# 2 Deutsch Drahthaars for sale



## huntall (Sep 11, 2007)

Just a little info on these dogs.
Please check out my website if your wanting more info on them.

Mater is a 16 month old black male. very nice hunting dog and matured at an early age. Great dog but unable to breed in the VDD is the reason for sale.
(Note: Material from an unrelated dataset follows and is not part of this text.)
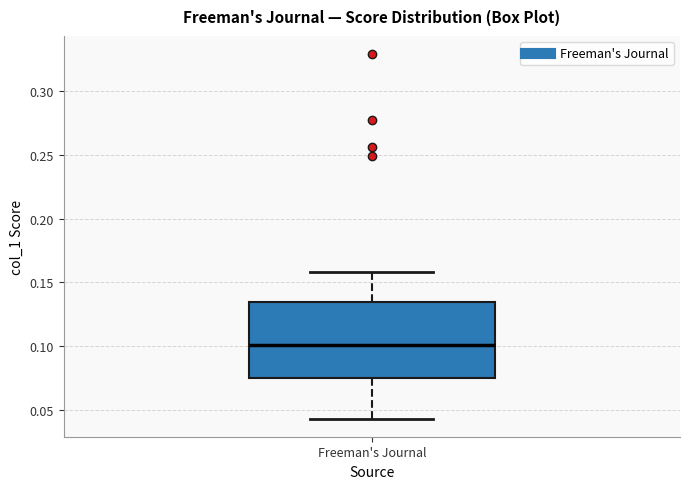

Where does the median line of the box for Freeman's Journal sit on the y-axis? The values are not printed on the chart, so give them approximately, as read against the axis.

0.100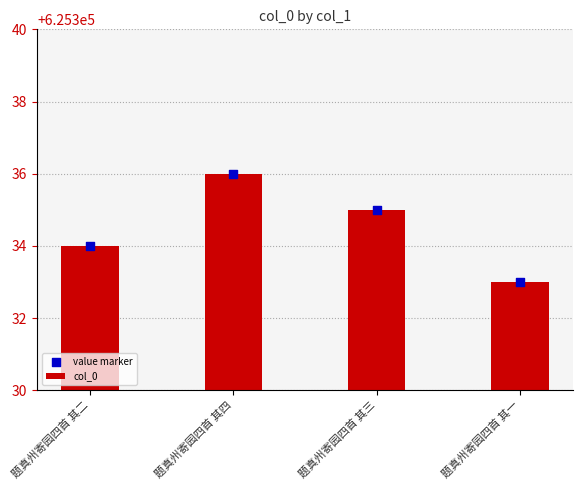

At how many categories does at least one series exceed 37214?

4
Arli is a 17 month old liver female. very nice hunting dog and excellent personality. Fun dog to be around. I own her mother and need to thin down how many dogs I have so I have chosen to keep my finished female.


----------



## Loke (Sep 7, 2007)

$?


----------



## xxxxxxBirdDogger (Mar 7, 2008)

I've seen Mater and my dog pointing a covey of chukars together atop a mountain in the west desert. They looked great doing it! Mater held steady, didn't try to move in or steal the point, etc. He's a nice young dog. Plus he's cute. I'd be tempted to buy him myself if I were looking for a started dog.


----------



## huntall (Sep 11, 2007)

CUTE ?
Come on BirdDogger.. He is one bad A** chukar dog. 
CUTE ?


----------



## xxxxxxBirdDogger (Mar 7, 2008)

:lol: 
You see this in Mater:









I see this:









I think that little black dog has the cutest face around.


----------